:: PROBLEM SET ::
**A)** In the lecture listing, which university is Kirill Mackenzie affiliated with?
**B)** From the lecture listing, print the passage that begins at the words "Topics and Lecturers" and stops after the words "on Lie algebroids.".
**C)** Write what comes next in the lecture listing, picking up after its last line.

Topics and Lecturers

Lie Algebroids and Characteristic Classes
Paul Bressler (Universidad de los Andes, Bogotá, Colombia)

Abstract:
In my talks I am planning to discuss, time permitting, the following topics:
- Lie algebroids: basic definitions and examples of Lie algebroids.
- Basic operations on Lie algebroids.
- Modules over Lie algebroids, universal enveloping algebra of a Lie algebroid.
- Lie algebroid cohomology, the de Rham complex.
- Transitive Lie algebroids, connections, curvature.
- Picard-Lie Algebroids and the first Chern class.
- Chern-Weil theory for Lie algebroids and characteristic classes.

 

Real Relativistic Fluids in Heavy Ion Collisions
Esteban Calzetta (Universidad de Buenos Aires, Argentina)

Abstract:
The theory of real relativistic fluids is in the rather unique situation that there is a natural relativistic extension of the nonrelativistic theory, but it is physically untenable [1]. On the other hand, mounting evidence that mattter created in relativistic heavy ion collisions behaves as a relativistic fluid with small but finite viscosity has given the quest for an alternative a definite goal [2]. We shall review different approaches to relativistic real fluids, their link to relativistic kinetic theory, and their application to the analysis of heavy ion collisions [3,4].

References:
[1] W. Hiscock and L. Lindblom, Ann. Phys. 151, 466 (1983); Phys. Rev. D 31, 725 (1985).
[2] D. Rischke, Fluid dynamics for relativistic nuclear collisions, Proceedings of the 11th Chris Engelbrecht Summer School in Theoretical Physics, Cape Town, Feb. 4-13, 1998.
[3] E. Calzetta and B-L Hu, Nonequilibrium quantum field theory (Cambridge University Press, Cambridge (England), 2008).
[4] J. Peralta Ramos and E. Calzetta, Phys. Rev. D 82, 106003 (2010); Phys. Rev. C 82, 054905 (2010); JHEP 02, 085 (2012); Phys. Rev. D 86, 125024 (2012).

 

Geometrical Aspects of Black Holes
Bruno Carneiro da Cunha (Universidade Federal de Pernambuco, Brazil)

Abstract:
The list of topics to be covered in this course includes:
- Classical Solutions: Schwarzschild, Reissner-Nordström, Kerr, Kerr-Newman
- SUGRA Solutions: Black-branes and extended charges.
- Thermodynamics of Black Holes
- The near horizon limit and partial recovering of (super)symmetries
- Quantum fields on classical black-holes: the meaning of entropy.

 

Lie groupoids and Lie algebroids -- connection theory and Poisson geometry
Kirill Mackenzie (University of Sheffield, UK)

Abstract:
First two lectures: The Atiyah sequence of a principal bundle. Connections in transitive Lie algebroids. Cohomological obstruction to integrability. Lie algebroids with given curvature forms.
Lecture 3,4,5: Lie groupoids and Lie algebroids. The gauge groupoid of a principal bundle. Symplectic groupoids. Induced Poisson structure on the base. Poisson Lie groups and Lie bialgebras. Poisson groupoids and Lie bialgebroids.
Lecture 6: Introduction to double Lie groupoids and associated Lie algebroids

 

A Mathematical Approach to Some Issues in Quantum Field Theory: A Prolegomenon to Renormalisation Methods
Sylvie Paycha (Potsdam University, Germany)

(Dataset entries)
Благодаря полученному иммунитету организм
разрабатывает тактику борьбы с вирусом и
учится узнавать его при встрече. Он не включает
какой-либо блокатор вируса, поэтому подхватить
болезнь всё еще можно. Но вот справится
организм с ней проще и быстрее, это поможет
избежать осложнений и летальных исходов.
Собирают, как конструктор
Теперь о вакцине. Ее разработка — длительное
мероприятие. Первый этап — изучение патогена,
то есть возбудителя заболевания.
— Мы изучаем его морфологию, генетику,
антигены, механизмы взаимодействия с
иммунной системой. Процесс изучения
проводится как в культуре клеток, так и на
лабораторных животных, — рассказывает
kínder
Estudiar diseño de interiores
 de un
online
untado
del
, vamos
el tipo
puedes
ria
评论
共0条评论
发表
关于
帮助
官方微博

...

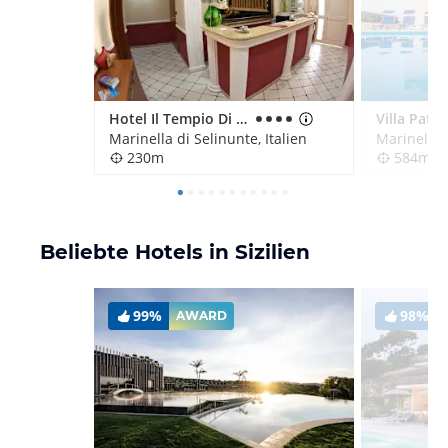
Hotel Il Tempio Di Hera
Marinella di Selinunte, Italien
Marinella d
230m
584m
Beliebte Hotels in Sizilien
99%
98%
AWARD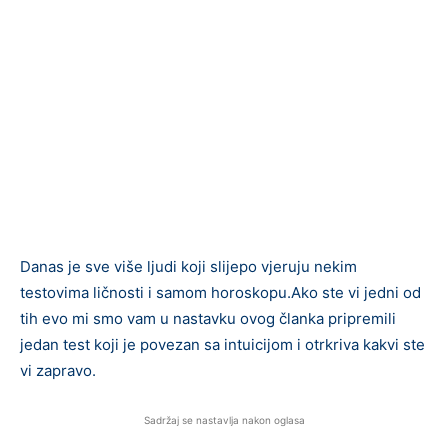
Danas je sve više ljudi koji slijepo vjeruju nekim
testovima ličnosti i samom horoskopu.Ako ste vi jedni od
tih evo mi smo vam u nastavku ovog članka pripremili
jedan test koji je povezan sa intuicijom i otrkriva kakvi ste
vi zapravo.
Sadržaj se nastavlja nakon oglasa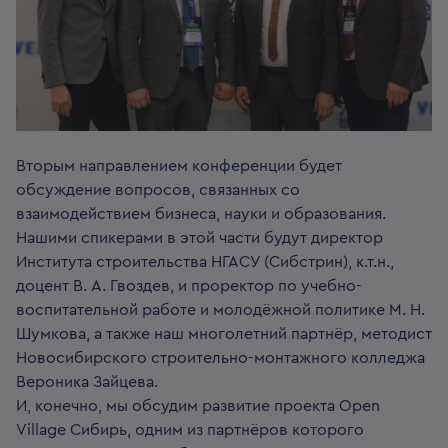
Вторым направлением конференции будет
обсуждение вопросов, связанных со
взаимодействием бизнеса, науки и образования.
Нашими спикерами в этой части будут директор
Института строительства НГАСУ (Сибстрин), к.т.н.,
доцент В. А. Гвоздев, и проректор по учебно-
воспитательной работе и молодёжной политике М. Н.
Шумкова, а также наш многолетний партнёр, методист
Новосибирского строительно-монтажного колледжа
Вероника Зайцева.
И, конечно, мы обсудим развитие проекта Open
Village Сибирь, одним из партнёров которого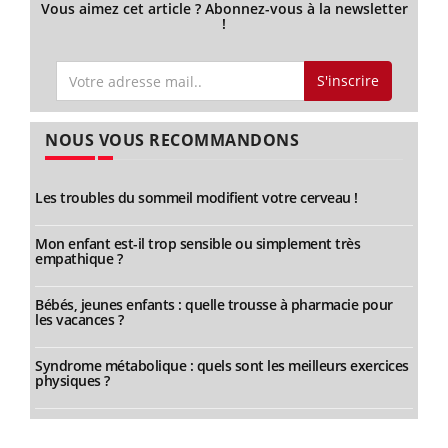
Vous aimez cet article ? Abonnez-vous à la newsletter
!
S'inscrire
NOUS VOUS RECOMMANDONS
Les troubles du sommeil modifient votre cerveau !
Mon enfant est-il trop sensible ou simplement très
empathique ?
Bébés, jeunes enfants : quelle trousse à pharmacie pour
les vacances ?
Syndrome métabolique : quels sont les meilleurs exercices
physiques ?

:: ANSWERS FOR THIS EXERCISE ::
**A)** The University of Sheffield, UK.

**B)**
Topics and Lecturers

Lie Algebroids and Characteristic Classes
Paul Bressler (Universidad de los Andes, Bogotá, Colombia)

Abstract:
In my talks I am planning to discuss, time permitting, the following topics:
- Lie algebroids: basic definitions and examples of Lie algebroids.
- Basic operations on Lie algebroids.

**C)**
Abstract:
In this course addressed to master level students, we shall present mathematical aspects of renormalisation methods borrowed from physics, with applications in mathematics. In particular, they will be used to count integer points on cones, to extend the Euler-Maclaurin formula to cones and to renormalise multizeta functions at poles. On the grounds of such examples borrowed from various areas of mathematics, we will get a sense of the manifold of questions related to renormalisation, yet touching on this issue only in its most elementary aspects. This serves as a modest prolegomenon to the otherwise broad and complex renormalisation issue.
Note: This course will continue from August 1st to August 10th at Universidad de los Andes.

 

C*-algebras and Index Theory of Boundary Value Problems
Elmar Schrohe (Leibniz Universität Hannover, Germany)

Abstract:
Boutet de Monvel's calculus [1,2], provides a pseudodifferential framework which encompasses both the classical differential boundary value problems and their inverses whenever these exist.
It associates to each operator two symbols: a pseudodifferential principal symbol and an operator-valued boundary symbol. Ellipticity requires the invertibility of both. If the underlying manifold is compact, elliptic elements define Fredholm operators. Boutet de Monvel showed how then the index can be computed in topological terms, reducing the problem to the Atiyah-Singer index theorem for closed manifolds [3].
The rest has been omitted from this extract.